Output falls further into contraction territory in September 

Operating conditions in the South East continued to decline in September, according to NatWest PMI® data, which signalled further deteriorations in output and new work.

Unlike that of new orders, the pace of the downturn in business activity picked up compared to August to signal the fastest decline since January 2021.

Furthermore, hiring decisions at firms were put on hold amid a moderate reduction in employment in September, the first decline since March. 

At 47.6 in September, down from 49.0 in August, the headline NatWest South East PMI® Business Activity Index — a seasonally adjusted index that measures the month-on-month change in the combined output of the region’s manufacturing and service sectors — signalled a moderate contraction in business activity in September.

With the rate of decline quickening on the month, output in the South East fell at a faster pace than that of the UK as a whole.
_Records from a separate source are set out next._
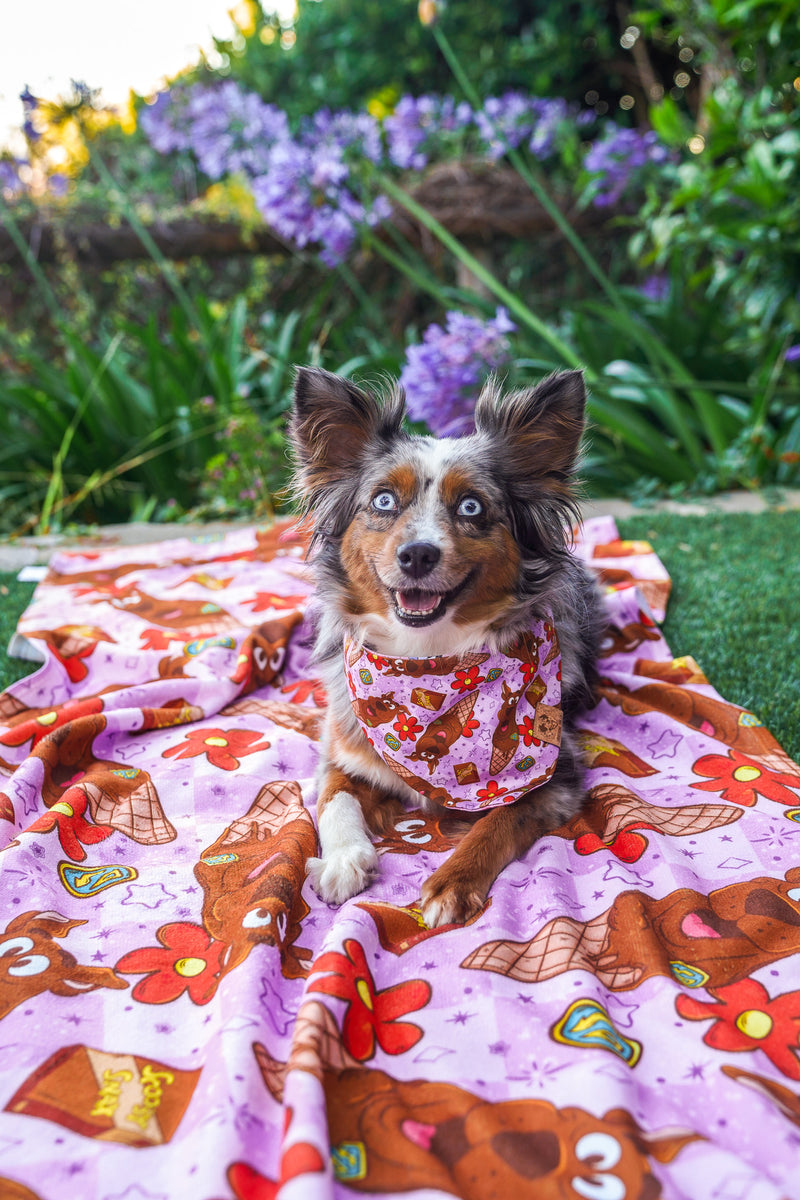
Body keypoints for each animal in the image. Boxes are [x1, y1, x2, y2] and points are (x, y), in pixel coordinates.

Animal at [291, 364, 604, 926]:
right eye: (384, 500)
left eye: (471, 506)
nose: (417, 555)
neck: (427, 660)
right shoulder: (344, 747)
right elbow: (333, 799)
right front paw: (345, 859)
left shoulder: (556, 778)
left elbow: (495, 822)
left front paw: (451, 885)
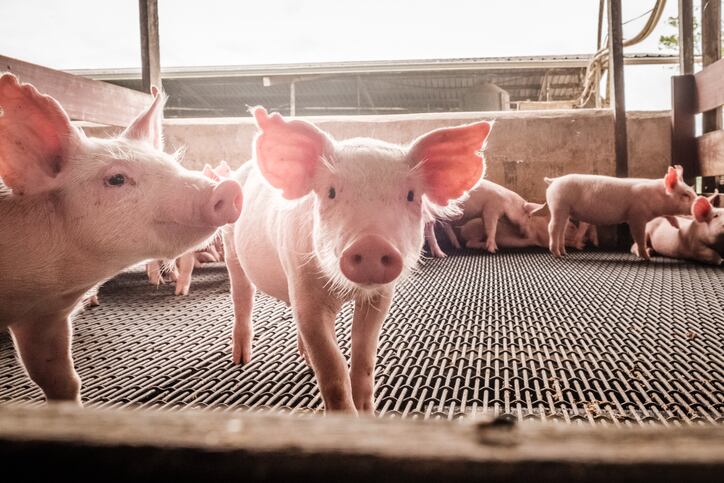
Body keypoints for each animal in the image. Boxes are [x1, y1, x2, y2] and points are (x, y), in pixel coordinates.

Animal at [223, 107, 491, 413]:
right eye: (330, 191)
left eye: (411, 195)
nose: (371, 243)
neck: (347, 291)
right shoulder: (303, 285)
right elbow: (332, 366)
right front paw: (345, 416)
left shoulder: (380, 296)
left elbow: (364, 355)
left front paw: (367, 411)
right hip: (230, 244)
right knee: (242, 295)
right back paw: (241, 359)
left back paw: (303, 360)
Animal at [544, 166, 696, 258]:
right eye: (686, 195)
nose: (699, 202)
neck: (657, 196)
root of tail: (554, 180)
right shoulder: (636, 214)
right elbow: (639, 236)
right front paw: (647, 258)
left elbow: (669, 215)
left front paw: (677, 226)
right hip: (559, 205)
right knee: (552, 227)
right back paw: (557, 254)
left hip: (566, 211)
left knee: (561, 230)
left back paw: (564, 253)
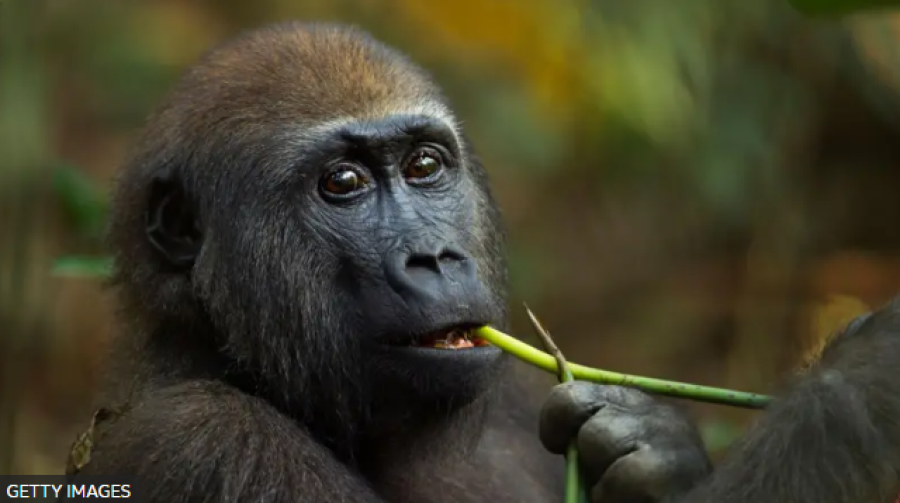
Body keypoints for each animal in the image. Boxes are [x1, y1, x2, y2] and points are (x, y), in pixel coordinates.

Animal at [68, 20, 900, 503]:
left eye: (425, 166)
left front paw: (652, 444)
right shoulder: (206, 438)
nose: (435, 256)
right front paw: (857, 385)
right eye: (343, 184)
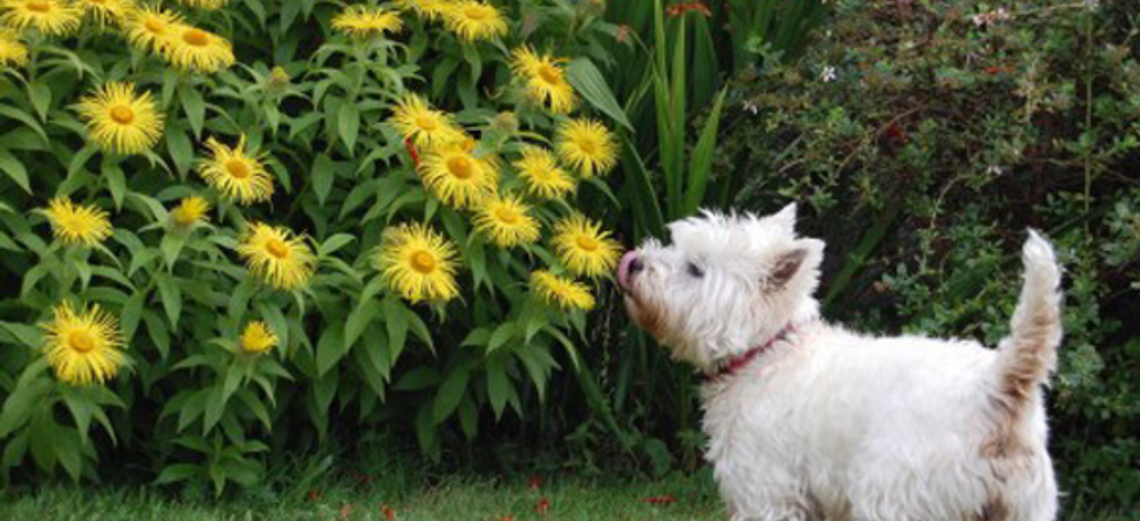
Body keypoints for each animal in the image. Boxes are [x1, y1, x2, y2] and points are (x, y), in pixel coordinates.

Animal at [620, 205, 1062, 519]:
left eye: (696, 269)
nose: (632, 262)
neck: (767, 352)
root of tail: (997, 385)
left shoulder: (766, 488)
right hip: (1027, 506)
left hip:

Private sector companies in the South East registered a marginal fall in new orders in September, with the respective seasonally adjusted index posting below the 50.0 no-change mark for a third consecutive month. Anecdotal evidence attributed the sustained decline to generally weaker demand conditions amid the cost-of-living crisis. That said, the pace of contraction was softer than in August.

The pace of decrease in new sales reported by firms in the South East was broadly in line with that of the UK as a whole.

September data pointed to another hike in input prices in the South East. The respective seasonally adjusted index posted above the 50.0 no-change mark for a fortieth consecutive month, as firms noted that higher wage bills pushed up cost burdens. Others reported that suppliers had raised prices and the cost of fuel increased.

The rate of inflation was notably softer than that in August and eased to the slowest since January 2021. Furthermore, the pace of increase in input costs in the South East was broadly in line with that seen at the UK level.

Average prices charged by firms saw another monthly increase in the South East in September. Anecdotal evidence suggested that output prices rose as firms passed on the burden of greater input costs to customers.

Similar to the trend for input prices, the rate of inflation slowed, and was the weakest since February 2021. That said, selling prices in the South East rose slightly more quickly than the UK average. 

The South East experienced its first month of job shedding since March at the end of the third quarter. Companies indicated that they had adapted their payroll numbers in line with weak demand conditions, with redundancies and the non-replacement of voluntary leavers often mentioned. Although the rate of job cuts was modest, it was the quickest since January 2021. 

The South East registered a slower reduction in headcounts than that seen at the UK level. September data saw a strong degree of optimism among firms in the South East. Compared to August, confidence edged up fractionally to the highest since April 2022.

Some panellists mentioned the introduction of new products and hopes of an economic recovery as the cause of positive sentiment. Others mentioned hope of an end to current strikes.

Of the 12 monitored UK regions, optimism in the South East was second strongest, only weaker than that seen at firms in the West Midlands.

Orders pending completion depleted sharply in September to signal a fourth consecutive month of contraction. Firms attributed the fall in incomplete business to lower activity, signalling excess capacity. That said, the pace of contraction was slightly softer than that of August.

Outstanding business in the South East declined at a faster rate when compared to that seen at the UK level. For a third consecutive month, depletions were seen in each of the 12 monitored UK regions. 

Catherine van Weenen

Catherine van Weenen, NatWest London and the South East regional board, said: “High inflation and interest rates continued to burden firms in the South East in September with companies reporting weak demand for a third month running.

“September registered a first month of job shedding in the region since March as firms noted weakened demand conditions leading to redundancies and the non-replacement of departing staff.

“Meanwhile, rate of inflation continued to slow, and firms’ confidence was upheld.”